Notably, the government said yesterday, investment in the oil and gas sector is forecast to plunge by more than 20 per cent this year.
“Conventional oil and gas investment has slowed considerably, with the number of rigs drilling falling to multidecade lows,” it said in the fiscal update.
“Spending in the oil sands will be limited to maintenance of existing facilities and the completion of projects that were under construction prior to the price decline.”
The government has cut its forecasts for oil prices amid the supply glut.
“Demand growth has been outpaced by rising production from OPEC and non-OPEC sources, and global inventories of crude oil have swelled.”
According to the latest reading by Statistics Canada today, Alberta lost more than 66,000 jobs last year as employment declined by 3.2 per cent.
“Combined with declines in employment and weaker investment income, primary household income is expected to decline by 1 per cent in 2016,” the government said.
All of which, of course, is going to hit consumer spending.
“With labour conditions expected to weaken further in 2016, household consumption is forecast to fall 0.5 per cent,” the Alberta document said.
Indeed, in a separate report today, DesRosiers Automotive Consultants noted a drop of 10.5 per cent in light vehicle sales in Alberta last month.

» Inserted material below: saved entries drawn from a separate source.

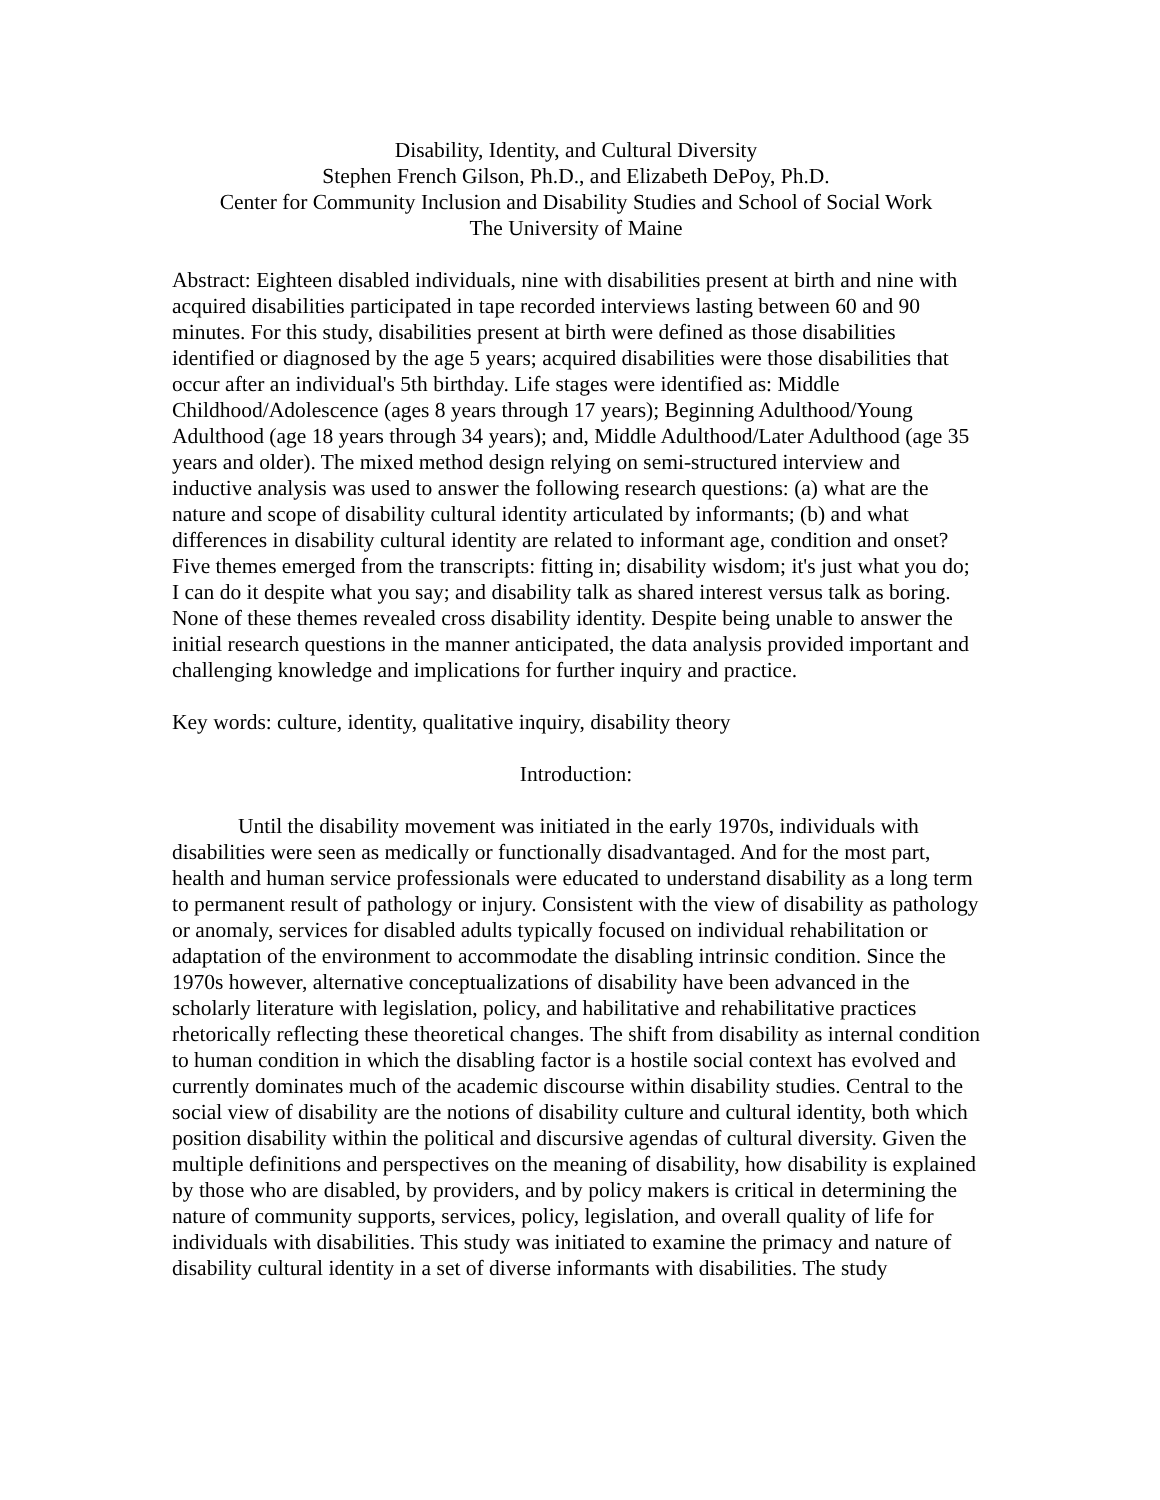Disability, Identity, and Cultural Diversity
Stephen French Gilson, Ph.D., and Elizabeth DePoy, Ph.D.
Center for Community Inclusion and Disability Studies and School of Social Work
The University of Maine
Abstract: Eighteen disabled individuals, nine with disabilities present at birth and nine with acquired disabilities participated in tape recorded interviews lasting between 60 and 90 minutes. For this study, disabilities present at birth were defined as those disabilities identified or diagnosed by the age 5 years; acquired disabilities were those disabilities that occur after an individual's 5th birthday. Life stages were identified as: Middle Childhood/Adolescence (ages 8 years through 17 years); Beginning Adulthood/Young Adulthood (age 18 years through 34 years); and, Middle Adulthood/Later Adulthood (age 35 years and older). The mixed method design relying on semi-structured interview and inductive analysis was used to answer the following research questions: (a) what are the nature and scope of disability cultural identity articulated by informants; (b) and what differences in disability cultural identity are related to informant age, condition and onset? Five themes emerged from the transcripts: fitting in; disability wisdom; it's just what you do; I can do it despite what you say; and disability talk as shared interest versus talk as boring. None of these themes revealed cross disability identity. Despite being unable to answer the initial research questions in the manner anticipated, the data analysis provided important and challenging knowledge and implications for further inquiry and practice.
Key words: culture, identity, qualitative inquiry, disability theory
Introduction:
Until the disability movement was initiated in the early 1970s, individuals with disabilities were seen as medically or functionally disadvantaged. And for the most part, health and human service professionals were educated to understand disability as a long term to permanent result of pathology or injury. Consistent with the view of disability as pathology or anomaly, services for disabled adults typically focused on individual rehabilitation or adaptation of the environment to accommodate the disabling intrinsic condition. Since the 1970s however, alternative conceptualizations of disability have been advanced in the scholarly literature with legislation, policy, and habilitative and rehabilitative practices rhetorically reflecting these theoretical changes. The shift from disability as internal condition to human condition in which the disabling factor is a hostile social context has evolved and currently dominates much of the academic discourse within disability studies. Central to the social view of disability are the notions of disability culture and cultural identity, both which position disability within the political and discursive agendas of cultural diversity. Given the multiple definitions and perspectives on the meaning of disability, how disability is explained by those who are disabled, by providers, and by policy makers is critical in determining the nature of community supports, services, policy, legislation, and overall quality of life for individuals with disabilities. This study was initiated to examine the primacy and nature of disability cultural identity in a set of diverse informants with disabilities. The study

Alberta’s housing market is under attack, with a dramatic drop in sales last year.
Which doesn’t bode well for high-debt families amid the spike in unemployment.
According to the Bank of Canada yesterday, highly indebted borrowers, or those whose key debt-to-income ratio is at or above 350 per cent, are “disproportionately more likely to live in British Columbia, Alberta or Ontario, provinces where house prices are the highest.”

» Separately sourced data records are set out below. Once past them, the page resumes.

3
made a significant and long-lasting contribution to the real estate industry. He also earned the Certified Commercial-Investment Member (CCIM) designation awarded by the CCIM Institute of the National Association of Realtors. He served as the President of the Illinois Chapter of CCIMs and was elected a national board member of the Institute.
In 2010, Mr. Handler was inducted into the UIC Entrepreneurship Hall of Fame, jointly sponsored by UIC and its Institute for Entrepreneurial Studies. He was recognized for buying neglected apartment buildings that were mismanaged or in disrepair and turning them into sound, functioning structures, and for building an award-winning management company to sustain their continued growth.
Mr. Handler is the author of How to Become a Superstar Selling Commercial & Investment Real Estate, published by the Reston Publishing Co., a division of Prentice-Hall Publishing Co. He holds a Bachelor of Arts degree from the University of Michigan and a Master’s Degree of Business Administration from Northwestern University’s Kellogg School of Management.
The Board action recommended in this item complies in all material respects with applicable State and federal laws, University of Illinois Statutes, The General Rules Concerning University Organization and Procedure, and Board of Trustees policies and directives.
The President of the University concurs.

A scene I'd love to see ...
“You get the chips.”
CIBC, TD boost dividend
Two of Canada’s big banks raised their dividends today amid higher first-quarter profit.
Canadian Imperial Bank of Commerce boosted its payout by 3 cents to $1.18, and Toronto-Dominion Bank by 4 pennies to 55 cents.
CIBC’s profit rose to $982-million, or $2.43 a share, compared with $923-million or $2.28 a year earlier.
TD ‘s profit climbed to $2.2-billion, or $1.17 a year, from $2.1-billion or $1.09.
Like other Canadian executives, TD chief executive officer Bharat Masrani cited the “challenging environment” of late.
IMF on Canada
Compared to other economic forecasters, the International Monetary Fund is positively upbeat where Canada is concerned.
In its latest outlook, the IMF projects Canada’s economy will expand by 1.7 per cent this year, which would be far from buoyant but nonetheless a better showing than that expected by the Organization for Economic Co-operation and Development and the Canadian government, whose forecasts are based on those of private-sector economists.
Both the OECD and the federal government project economic growth of just 1.4 per cent, which, in turn, is much better some other forecasts that indicate expansion of 1 per cent or less.
Based on the IMF’s report, Canada will perform better than some Group of Seven countries, notably France, Italy and Japan.
The group didn’t change its outlook for Canada this year, which is surprising given the economic hit from the oil rout and the fact that other forecasters have been slashing their projections.
For 2017, though, it trimmed its forecast to growth of 2.1 per cent, down from an earlier projection of 2.4 per cent.
The forecasts are part of a report to G20 finance ministers and central bankers who are heading to a two-day meeting in Shanghai.
The IMF report calls for “bold multilateral actions” to juice the global economy.
“To support global activity and contain risks, the G20 must act now to implement forcefully the existing G20 strategies and plan for co-ordinated demand support using available fiscal space to boost public investment and complement structural reforms,” it said.